◆ 短い課題: 以下にある児島湖のテナガエビ増殖実験の記事を、最後の文の後から書き継ぐこと。

::: 提供された文章 :::

岡山市南区と玉野市にまたがる児島湖の水質改善につなげようと、県は貝殻を使った魚礁を沈め、テナガエビを増やす実験を始めた。テナガエビは水が茶色く濁って見える原因の動植物プランクトンを餌とし、体内に有機物を蓄える。しかし、護岸工事などの影響で漁獲量が減っており、実験は「児島湖ブルーの復活」と銘打ち、魚礁を定期的に引き揚げて生息数や体長を調べるなどし、繁殖によって湖の透明度を上げたいとしている。

 1キロ当たり2000〜4000円で取引されるテナガエビ。県環境管理課によると、児島湖ではピークの1981年度にはエビ類の漁獲高が年間約13トンあったが、昨年度は約3トンにまで減った。もともとは湾で、海水と淡水が混じり合う汽水域だったが、農業用水の確保や高潮防止対策などで59年に湾口をせき止め、国内初の人造湖となったことや、護岸工事などですみかがなくなったことが減少の理由とみられる。

::: 一覧の記録 :::

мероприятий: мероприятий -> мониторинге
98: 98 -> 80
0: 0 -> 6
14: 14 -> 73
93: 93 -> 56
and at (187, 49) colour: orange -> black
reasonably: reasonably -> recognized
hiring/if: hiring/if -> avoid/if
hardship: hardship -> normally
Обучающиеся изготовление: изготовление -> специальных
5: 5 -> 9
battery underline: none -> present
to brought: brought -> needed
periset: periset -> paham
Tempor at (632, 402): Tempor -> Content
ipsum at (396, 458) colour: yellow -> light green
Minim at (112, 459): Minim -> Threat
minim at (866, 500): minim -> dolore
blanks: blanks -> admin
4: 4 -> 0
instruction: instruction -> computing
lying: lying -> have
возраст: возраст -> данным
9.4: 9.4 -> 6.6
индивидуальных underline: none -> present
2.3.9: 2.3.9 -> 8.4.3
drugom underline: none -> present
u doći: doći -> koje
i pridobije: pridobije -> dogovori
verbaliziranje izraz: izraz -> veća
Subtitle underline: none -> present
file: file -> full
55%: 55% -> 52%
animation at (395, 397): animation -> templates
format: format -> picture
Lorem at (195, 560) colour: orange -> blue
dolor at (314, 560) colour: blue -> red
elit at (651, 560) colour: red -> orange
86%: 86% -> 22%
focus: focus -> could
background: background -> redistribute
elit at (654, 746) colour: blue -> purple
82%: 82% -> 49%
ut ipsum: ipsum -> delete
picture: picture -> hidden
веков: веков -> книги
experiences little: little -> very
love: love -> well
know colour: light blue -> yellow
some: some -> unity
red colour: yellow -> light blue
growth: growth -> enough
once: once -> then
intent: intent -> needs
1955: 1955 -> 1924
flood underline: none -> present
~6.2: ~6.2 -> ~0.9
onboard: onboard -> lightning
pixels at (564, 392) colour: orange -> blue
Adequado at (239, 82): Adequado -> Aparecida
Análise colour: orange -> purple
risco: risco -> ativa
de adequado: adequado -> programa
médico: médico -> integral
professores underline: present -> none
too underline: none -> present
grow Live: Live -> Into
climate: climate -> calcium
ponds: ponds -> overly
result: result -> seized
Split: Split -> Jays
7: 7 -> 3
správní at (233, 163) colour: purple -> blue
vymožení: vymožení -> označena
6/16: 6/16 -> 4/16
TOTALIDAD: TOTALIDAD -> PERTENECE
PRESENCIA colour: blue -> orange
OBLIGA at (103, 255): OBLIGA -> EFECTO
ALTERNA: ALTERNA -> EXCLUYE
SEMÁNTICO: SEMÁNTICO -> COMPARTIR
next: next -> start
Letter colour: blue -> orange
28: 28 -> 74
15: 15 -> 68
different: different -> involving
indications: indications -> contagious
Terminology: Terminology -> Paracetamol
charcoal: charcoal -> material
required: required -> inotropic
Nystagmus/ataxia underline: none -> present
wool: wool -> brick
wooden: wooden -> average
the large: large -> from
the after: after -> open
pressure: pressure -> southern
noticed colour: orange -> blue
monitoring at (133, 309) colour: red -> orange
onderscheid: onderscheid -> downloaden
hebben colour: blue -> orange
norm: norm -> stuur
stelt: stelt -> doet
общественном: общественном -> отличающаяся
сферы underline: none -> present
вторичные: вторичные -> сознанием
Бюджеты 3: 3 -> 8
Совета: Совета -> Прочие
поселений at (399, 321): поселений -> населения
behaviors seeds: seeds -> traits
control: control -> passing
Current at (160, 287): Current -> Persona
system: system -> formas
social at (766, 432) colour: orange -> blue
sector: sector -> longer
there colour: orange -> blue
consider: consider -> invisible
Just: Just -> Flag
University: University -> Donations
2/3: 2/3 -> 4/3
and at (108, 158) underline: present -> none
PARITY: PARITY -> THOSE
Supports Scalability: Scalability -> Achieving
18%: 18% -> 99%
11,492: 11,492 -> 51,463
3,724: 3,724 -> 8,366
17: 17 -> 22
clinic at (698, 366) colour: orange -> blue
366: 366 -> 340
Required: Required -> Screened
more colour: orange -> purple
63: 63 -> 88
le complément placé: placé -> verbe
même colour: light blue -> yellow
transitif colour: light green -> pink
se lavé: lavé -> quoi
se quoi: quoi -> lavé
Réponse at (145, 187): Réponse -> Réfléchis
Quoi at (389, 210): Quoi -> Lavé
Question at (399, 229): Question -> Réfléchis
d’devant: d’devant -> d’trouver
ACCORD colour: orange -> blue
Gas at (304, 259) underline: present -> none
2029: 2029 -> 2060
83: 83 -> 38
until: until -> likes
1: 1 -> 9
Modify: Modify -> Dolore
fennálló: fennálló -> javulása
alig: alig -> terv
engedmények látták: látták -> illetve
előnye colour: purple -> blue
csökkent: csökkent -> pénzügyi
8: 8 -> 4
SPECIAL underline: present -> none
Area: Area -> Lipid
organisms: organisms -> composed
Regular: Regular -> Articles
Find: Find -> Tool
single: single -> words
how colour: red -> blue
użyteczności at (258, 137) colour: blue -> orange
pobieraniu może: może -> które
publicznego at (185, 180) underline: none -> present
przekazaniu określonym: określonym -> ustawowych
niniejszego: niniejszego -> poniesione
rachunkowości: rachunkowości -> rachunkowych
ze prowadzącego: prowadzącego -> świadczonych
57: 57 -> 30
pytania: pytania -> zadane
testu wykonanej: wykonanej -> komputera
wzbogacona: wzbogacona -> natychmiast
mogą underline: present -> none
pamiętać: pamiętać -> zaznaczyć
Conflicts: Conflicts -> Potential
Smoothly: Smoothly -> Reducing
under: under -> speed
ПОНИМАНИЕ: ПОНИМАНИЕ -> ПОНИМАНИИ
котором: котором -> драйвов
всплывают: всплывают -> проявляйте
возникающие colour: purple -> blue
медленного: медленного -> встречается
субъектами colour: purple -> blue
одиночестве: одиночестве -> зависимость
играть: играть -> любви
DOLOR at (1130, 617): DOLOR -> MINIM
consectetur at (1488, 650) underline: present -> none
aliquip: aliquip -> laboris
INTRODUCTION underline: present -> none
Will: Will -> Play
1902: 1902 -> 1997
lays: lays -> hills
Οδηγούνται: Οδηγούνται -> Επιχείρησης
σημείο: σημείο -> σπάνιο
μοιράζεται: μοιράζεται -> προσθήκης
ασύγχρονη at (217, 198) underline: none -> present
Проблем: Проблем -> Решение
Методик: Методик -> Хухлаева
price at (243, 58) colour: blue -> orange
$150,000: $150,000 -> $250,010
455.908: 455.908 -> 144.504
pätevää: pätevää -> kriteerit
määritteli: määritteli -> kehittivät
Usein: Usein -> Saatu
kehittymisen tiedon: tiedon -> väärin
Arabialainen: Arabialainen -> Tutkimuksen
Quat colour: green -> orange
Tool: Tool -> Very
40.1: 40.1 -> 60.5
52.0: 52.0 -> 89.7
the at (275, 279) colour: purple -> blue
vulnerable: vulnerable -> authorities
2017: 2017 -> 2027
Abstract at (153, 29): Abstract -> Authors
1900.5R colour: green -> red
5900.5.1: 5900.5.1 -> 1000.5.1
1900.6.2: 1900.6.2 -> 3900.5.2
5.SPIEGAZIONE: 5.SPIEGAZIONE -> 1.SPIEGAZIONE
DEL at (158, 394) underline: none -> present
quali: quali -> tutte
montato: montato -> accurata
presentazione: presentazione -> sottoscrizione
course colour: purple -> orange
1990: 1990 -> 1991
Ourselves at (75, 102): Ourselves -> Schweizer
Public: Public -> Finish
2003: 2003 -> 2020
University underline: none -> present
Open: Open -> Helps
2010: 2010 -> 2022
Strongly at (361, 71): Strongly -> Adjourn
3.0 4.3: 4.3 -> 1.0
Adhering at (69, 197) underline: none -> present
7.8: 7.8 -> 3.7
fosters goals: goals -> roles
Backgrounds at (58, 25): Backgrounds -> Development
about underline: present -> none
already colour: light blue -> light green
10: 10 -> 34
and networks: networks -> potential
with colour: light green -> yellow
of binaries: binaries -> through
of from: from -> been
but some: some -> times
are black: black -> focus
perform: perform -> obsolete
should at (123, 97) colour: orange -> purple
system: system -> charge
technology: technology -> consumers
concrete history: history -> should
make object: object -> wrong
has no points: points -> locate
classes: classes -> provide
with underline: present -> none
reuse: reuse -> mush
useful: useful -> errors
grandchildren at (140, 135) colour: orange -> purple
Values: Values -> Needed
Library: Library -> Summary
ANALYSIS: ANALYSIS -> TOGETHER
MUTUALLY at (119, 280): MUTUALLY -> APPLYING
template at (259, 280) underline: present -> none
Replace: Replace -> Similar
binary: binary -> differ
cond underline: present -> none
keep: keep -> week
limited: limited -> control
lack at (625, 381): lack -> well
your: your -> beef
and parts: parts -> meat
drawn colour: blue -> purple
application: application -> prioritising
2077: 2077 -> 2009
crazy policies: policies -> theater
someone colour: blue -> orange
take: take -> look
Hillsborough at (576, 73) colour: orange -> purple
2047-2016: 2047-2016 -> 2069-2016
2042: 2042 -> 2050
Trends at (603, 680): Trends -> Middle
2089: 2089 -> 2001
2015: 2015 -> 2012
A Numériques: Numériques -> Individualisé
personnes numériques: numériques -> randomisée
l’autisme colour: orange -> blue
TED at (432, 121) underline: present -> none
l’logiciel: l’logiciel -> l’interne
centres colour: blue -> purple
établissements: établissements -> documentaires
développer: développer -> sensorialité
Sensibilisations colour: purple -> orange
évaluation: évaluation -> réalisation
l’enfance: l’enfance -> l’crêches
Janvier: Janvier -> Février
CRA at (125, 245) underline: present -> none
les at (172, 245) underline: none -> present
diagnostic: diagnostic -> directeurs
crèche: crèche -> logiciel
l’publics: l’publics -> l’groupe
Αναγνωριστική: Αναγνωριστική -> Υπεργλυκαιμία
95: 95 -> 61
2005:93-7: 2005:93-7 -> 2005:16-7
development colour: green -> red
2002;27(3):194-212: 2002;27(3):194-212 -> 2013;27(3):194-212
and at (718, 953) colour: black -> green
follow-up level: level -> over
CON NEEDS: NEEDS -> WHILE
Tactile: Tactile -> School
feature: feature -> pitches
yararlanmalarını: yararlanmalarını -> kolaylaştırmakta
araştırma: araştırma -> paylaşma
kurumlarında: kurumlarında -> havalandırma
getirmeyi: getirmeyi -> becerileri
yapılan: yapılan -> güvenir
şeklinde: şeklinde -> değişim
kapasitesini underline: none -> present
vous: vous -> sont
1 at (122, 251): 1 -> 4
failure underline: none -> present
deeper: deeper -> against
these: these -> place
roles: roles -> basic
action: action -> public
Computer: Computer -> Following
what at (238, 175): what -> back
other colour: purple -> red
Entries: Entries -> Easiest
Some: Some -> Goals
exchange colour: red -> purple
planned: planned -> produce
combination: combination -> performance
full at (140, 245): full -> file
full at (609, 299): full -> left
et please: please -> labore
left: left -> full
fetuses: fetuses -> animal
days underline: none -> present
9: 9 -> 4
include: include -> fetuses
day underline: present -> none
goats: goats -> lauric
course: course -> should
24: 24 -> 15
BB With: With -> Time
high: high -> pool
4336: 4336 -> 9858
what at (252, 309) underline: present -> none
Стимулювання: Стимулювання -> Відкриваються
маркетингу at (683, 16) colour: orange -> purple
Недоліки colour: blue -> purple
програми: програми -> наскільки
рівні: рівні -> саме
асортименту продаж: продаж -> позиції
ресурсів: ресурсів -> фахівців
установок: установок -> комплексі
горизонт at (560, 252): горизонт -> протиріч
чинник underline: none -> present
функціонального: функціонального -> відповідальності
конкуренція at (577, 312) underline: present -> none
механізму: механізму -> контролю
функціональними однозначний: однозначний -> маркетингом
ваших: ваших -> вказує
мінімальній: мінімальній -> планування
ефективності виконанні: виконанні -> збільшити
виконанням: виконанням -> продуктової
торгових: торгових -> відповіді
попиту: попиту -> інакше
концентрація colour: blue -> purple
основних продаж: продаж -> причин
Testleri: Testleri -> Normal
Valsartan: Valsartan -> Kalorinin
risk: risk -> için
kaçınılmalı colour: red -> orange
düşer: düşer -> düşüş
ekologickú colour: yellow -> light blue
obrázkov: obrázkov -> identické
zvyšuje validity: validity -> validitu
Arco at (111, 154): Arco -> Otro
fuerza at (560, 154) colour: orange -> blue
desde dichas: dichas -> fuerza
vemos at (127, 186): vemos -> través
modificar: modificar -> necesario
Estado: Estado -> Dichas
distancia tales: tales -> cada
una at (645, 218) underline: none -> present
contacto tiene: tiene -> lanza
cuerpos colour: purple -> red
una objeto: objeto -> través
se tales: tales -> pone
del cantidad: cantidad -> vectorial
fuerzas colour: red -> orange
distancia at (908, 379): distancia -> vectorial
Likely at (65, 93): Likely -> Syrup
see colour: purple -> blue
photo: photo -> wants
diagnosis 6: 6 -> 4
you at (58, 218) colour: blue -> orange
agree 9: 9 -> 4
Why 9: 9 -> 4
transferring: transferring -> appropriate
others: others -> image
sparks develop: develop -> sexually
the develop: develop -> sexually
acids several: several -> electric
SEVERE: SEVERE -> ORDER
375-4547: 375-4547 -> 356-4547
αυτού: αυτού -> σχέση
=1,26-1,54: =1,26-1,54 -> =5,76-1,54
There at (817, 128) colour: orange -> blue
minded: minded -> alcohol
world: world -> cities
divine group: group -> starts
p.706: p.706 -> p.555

:::

◆ 課題の回答:
 水質の汚染度を示す化学的酸素要求量(COD)は、プランクトンの繁殖に加え、生活排水や工場排水が流入した影響で、20年前の98年度には全国の湖沼でワースト3となる1リットル当たり12ミリ・グラムを記録。下水道の整備や排水規制で改善し、近年は7〜8ミリ・グラム台で推移しているものの、環境基準(1リットル当たり5ミリ・グラム)は達成できておらず、16年度は10番目の悪さだったという。

 そこで県はプランクトンを食べるテナガエビに着目。プランクトンの栄養源になる窒素やリンなどの有機物も体に蓄えるため、魚礁を沈め、産卵などで生息数が増えてから捕獲すれば、有機物を湖の外に持ち出すことになり、さらなる水質の改善につながるという。また、高級食材の漁獲量アップによる児島湖の知名度向上も期待されている。

 魚礁は湖内の3か所に設置。ホタテやカキの貝殻を入れた円柱形のケース(直径15センチ、長さ45センチ)を束ねたものを、1か所に10基ずつ沈めた。

 魚礁は今月中に1度引き揚げた後は3か月ごとに確認し、貝殻の隙間にいるテナガエビの生息数や体長などを計測し、周辺の水質の変化を分析する。実験は3年程度継続させる予定で、分析結果を踏まえて、魚礁の設置場所を変更したり、使用する貝殻の種類を変えたりしていく。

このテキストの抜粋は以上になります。